» SET EXERCISE A
In the essay about the ambulance at the corner, what shielded the homeless man from view?
» SET EXERCISE B
Update the records from their first line through the line containing "text_box 04 [403, 436, 579, 532]", replacing "bounding box" with "bounding rectangle" and leaving everything else unchanged.

The ambulance at the corner


By David Joel Miller.

The ambulance at the corner.

Photo from Wikimedia commons

There was an ambulance at the corner this morning. I almost missed it, but I had to stop for the light. I glanced over to see what they were doing. The light might change any moment.

There was a homeless man I had seen at that corner before. The brick wall by the gas station shielded him from view. I saw his shopping cart on the sidewalk. The ambulance was parked just beyond. That nameless homeless person was motionless on his blanket, there on the sidewalk with the EMT’s all around.

There was a woman standing nearby holding the leash to her dog. She was staring at the homeless man, lying there so still. We don’t see a lot of homeless people in this part of town. Down on the south side, we see them, but not out north. Lately the homeless are coming farther north, or did he use to live here. Are people up north starting to be homeless also?

While I watched the paramedics rolled the man over. He didn’t seem to move. I wondered was he dead, was he unconscious? Maybe he was mentally ill. Most of the street people are mentally ill. Maybe he was a drug addict, lots of them are homeless. Maybe he was both mentally ill and homeless – or not.

Layout coordinate data:
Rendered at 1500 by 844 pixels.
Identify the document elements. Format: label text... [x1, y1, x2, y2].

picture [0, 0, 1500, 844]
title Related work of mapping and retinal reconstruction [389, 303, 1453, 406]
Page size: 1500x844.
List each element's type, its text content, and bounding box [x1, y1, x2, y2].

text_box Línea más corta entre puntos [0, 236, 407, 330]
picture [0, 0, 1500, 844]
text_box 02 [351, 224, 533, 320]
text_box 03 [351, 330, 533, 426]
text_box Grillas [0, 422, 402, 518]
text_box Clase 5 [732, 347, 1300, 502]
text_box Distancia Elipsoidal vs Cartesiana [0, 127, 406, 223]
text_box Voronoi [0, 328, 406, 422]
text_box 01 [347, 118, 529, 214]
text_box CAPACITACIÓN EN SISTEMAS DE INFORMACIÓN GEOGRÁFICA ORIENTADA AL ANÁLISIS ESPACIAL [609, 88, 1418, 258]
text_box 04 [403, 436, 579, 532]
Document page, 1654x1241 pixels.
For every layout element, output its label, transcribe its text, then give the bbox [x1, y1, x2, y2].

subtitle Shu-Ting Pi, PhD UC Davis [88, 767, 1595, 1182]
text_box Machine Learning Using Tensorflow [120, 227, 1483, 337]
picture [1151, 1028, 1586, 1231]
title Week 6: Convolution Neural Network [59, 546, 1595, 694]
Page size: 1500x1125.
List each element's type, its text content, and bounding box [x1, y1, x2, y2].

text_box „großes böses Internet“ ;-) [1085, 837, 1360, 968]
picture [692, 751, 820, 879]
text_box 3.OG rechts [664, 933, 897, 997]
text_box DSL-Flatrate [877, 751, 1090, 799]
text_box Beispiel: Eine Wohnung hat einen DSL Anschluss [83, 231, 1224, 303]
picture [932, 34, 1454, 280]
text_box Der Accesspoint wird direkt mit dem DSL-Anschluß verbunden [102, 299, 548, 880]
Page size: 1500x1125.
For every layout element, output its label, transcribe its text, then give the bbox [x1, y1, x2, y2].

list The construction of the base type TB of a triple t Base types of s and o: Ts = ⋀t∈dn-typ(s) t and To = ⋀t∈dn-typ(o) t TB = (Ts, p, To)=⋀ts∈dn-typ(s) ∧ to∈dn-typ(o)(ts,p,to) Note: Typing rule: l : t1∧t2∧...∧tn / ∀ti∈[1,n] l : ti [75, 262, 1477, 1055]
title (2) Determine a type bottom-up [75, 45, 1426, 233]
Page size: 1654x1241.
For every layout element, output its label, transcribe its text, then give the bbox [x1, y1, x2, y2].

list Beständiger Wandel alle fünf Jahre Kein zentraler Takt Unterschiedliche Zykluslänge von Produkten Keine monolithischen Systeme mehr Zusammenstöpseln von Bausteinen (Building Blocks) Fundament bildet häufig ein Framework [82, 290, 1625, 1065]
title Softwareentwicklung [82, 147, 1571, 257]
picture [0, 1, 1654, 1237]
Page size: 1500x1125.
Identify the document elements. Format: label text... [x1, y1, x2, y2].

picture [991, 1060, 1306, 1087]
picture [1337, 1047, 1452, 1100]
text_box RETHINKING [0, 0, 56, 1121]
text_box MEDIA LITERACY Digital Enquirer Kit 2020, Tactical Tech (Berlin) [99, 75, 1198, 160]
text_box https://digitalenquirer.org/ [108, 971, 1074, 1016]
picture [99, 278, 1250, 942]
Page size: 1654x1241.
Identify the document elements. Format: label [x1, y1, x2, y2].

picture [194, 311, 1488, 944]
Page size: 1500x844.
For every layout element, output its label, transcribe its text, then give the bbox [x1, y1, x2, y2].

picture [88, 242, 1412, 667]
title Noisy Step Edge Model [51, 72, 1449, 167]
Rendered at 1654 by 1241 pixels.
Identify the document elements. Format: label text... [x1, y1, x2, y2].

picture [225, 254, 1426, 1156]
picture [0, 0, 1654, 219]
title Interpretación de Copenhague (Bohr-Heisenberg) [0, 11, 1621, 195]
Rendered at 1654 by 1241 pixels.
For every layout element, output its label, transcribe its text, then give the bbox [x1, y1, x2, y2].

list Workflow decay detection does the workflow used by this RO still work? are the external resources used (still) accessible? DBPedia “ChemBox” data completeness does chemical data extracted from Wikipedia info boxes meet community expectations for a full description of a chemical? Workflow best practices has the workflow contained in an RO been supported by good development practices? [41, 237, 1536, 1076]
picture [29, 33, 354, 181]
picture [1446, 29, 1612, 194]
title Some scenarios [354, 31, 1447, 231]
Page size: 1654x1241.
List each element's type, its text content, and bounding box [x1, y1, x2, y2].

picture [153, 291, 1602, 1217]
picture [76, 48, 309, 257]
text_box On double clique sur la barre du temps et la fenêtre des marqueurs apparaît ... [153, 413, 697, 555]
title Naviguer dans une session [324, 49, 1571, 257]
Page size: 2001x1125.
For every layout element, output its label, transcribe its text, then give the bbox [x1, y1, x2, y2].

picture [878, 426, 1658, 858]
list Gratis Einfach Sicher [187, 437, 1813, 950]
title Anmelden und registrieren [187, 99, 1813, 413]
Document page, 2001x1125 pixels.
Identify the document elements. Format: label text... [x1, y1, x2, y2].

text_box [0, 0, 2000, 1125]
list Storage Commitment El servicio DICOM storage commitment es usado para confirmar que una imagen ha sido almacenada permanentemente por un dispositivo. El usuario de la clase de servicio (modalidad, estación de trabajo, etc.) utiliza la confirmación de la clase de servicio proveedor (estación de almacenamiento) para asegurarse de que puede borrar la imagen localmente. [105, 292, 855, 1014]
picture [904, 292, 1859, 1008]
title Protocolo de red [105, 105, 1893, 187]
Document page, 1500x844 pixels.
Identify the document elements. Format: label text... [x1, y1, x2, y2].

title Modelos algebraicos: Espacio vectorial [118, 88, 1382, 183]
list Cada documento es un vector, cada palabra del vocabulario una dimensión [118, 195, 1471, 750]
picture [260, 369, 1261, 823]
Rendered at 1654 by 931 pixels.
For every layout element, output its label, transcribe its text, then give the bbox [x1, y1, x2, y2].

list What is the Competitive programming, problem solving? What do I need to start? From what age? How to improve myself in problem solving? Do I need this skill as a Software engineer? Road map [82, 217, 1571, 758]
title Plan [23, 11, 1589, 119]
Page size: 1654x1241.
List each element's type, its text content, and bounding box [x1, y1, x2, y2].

» EXERCISE RESULT A
The brick wall by the gas station.

» EXERCISE RESULT B
Rendered at 1500 by 844 pixels.
Identify the document elements. Format: label text... [x1, y1, x2, y2].

picture [0, 0, 1500, 844]
title Related work of mapping and retinal reconstruction [389, 303, 1453, 406]
Page size: 1500x844.
List each element's type, its text content, and bounding rectangle [x1, y1, x2, y2].

text_box Línea más corta entre puntos [0, 236, 407, 330]
picture [0, 0, 1500, 844]
text_box 02 [351, 224, 533, 320]
text_box 03 [351, 330, 533, 426]
text_box Grillas [0, 422, 402, 518]
text_box Clase 5 [732, 347, 1300, 502]
text_box Distancia Elipsoidal vs Cartesiana [0, 127, 406, 223]
text_box Voronoi [0, 328, 406, 422]
text_box 01 [347, 118, 529, 214]
text_box CAPACITACIÓN EN SISTEMAS DE INFORMACIÓN GEOGRÁFICA ORIENTADA AL ANÁLISIS ESPACIAL [609, 88, 1418, 258]
text_box 04 [403, 436, 579, 532]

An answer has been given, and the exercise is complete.